Given request
Please give everything from the line containing "pose: elev=68.0 azim=173.9" down to the end of the data as a numbered list, leaving out any blank lines.

--- Start of Input for this task ---

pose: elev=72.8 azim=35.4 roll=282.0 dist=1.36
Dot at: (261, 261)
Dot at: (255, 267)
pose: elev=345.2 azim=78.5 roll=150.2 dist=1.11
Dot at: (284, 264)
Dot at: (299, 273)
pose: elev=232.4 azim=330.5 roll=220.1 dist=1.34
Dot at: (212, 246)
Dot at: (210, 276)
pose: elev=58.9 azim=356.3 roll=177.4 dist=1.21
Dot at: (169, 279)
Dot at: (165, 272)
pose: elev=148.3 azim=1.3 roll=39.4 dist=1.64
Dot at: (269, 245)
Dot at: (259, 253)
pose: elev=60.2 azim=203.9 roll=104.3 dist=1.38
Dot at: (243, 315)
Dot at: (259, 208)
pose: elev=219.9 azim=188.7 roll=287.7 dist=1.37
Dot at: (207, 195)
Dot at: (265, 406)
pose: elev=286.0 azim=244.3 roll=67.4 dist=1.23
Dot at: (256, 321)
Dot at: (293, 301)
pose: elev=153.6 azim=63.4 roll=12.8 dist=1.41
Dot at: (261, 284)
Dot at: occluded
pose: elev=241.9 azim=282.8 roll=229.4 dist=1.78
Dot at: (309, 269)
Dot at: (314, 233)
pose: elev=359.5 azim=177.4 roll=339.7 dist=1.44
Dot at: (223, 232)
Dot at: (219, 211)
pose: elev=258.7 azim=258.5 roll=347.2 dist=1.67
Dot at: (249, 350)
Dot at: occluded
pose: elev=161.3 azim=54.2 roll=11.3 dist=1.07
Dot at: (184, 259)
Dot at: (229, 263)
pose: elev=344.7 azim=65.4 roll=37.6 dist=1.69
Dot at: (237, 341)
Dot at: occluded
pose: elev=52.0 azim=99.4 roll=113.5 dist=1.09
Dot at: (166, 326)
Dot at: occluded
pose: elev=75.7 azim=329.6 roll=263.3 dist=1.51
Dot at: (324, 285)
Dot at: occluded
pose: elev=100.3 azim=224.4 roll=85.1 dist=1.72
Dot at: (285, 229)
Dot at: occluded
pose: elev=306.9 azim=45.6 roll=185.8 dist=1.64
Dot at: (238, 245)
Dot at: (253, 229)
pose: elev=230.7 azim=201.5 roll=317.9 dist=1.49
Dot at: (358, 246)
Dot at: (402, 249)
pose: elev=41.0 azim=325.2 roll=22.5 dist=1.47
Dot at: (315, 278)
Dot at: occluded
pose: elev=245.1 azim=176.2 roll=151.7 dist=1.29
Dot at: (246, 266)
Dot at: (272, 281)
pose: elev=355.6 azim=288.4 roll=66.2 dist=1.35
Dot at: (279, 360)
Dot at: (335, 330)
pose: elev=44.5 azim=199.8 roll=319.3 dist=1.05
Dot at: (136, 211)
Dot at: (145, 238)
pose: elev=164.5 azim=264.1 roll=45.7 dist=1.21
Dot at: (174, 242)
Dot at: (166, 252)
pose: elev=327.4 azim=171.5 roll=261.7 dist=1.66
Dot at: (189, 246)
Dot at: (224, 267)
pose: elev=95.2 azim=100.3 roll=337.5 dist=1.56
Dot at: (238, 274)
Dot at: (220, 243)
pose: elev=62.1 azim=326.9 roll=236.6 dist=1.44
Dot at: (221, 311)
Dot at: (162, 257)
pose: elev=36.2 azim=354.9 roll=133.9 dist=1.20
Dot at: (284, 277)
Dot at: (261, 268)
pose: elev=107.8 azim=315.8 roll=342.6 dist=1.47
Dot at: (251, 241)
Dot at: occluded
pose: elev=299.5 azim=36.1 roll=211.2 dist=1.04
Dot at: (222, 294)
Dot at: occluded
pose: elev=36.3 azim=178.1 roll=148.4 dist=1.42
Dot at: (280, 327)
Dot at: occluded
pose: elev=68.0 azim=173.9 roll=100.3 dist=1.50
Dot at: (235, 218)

--- End of Input for this task ---

Solution to this exercise
1. pose: elev=68.0 azim=173.9 roll=100.3 dist=1.50
2. Dot at: (235, 218)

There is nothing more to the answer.